= Exercise =
The lines you need are those holding the word "ensure"; pull them from the material.

▼

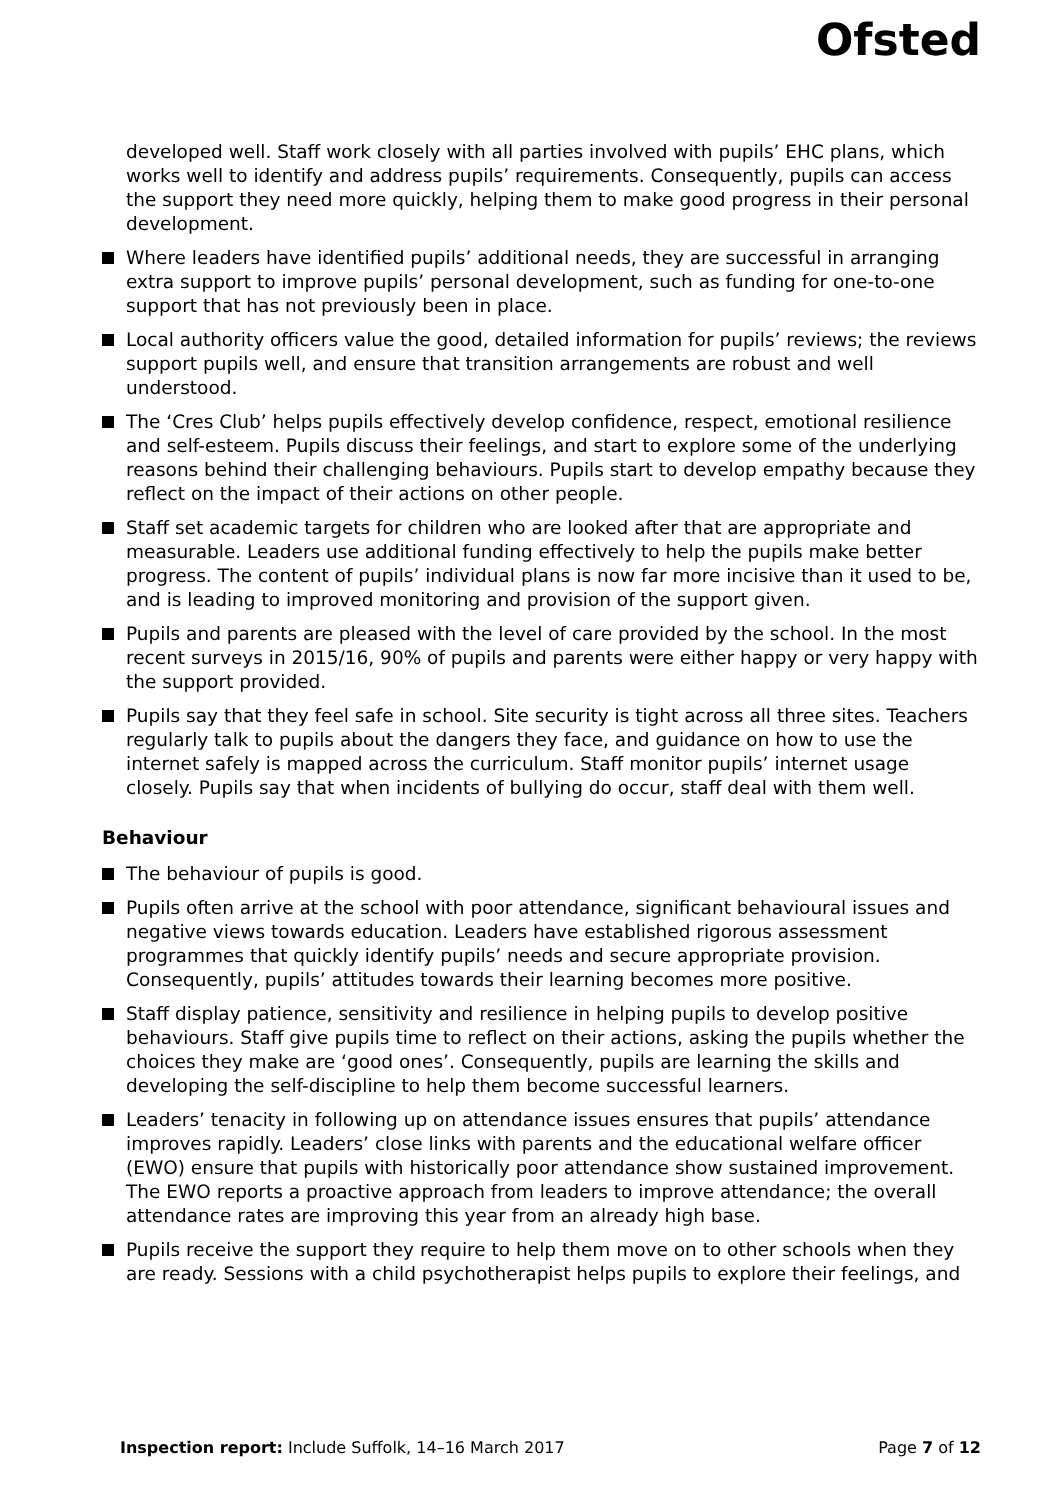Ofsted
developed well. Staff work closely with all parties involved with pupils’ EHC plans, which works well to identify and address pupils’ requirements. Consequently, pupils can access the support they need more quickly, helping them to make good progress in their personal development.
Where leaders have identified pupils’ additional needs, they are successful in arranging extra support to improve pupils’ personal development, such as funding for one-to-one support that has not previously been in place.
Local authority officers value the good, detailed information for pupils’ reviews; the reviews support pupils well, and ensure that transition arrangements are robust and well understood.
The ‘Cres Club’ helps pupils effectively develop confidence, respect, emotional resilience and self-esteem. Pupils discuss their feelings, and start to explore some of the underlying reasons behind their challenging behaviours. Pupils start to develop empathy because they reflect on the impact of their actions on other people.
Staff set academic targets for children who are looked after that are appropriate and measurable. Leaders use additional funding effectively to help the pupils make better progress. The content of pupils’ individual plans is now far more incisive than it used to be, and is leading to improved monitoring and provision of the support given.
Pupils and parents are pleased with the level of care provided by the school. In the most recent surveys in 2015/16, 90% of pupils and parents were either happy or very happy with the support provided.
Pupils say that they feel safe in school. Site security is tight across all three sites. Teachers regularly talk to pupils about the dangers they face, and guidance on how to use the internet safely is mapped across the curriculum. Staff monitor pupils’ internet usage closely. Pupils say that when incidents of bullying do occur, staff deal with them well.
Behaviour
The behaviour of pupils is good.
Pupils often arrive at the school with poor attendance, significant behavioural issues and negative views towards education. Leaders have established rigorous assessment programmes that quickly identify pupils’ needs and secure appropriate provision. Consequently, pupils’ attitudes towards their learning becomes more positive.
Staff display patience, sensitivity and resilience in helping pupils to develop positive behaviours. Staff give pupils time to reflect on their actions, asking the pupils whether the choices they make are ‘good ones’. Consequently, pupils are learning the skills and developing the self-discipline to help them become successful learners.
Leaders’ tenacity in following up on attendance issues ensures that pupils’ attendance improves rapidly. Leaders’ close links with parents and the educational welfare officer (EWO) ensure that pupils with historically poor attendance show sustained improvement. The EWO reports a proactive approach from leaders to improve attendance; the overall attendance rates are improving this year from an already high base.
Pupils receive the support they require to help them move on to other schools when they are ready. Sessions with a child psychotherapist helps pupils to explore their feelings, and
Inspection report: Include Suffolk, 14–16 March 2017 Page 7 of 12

▲

= Answer box =
Local authority officers value the good, detailed information for pupils’ reviews; the reviews support pupils well, and ensure that transition arrangements are robust and well understood.
Leaders’ tenacity in following up on attendance issues ensures that pupils’ attendance improves rapidly. Leaders’ close links with parents and the educational welfare officer (EWO) ensure that pupils with historically poor attendance show sustained improvement. The EWO reports a proactive approach from leaders to improve attendance; the overall attendance rates are improving this year from an already high base.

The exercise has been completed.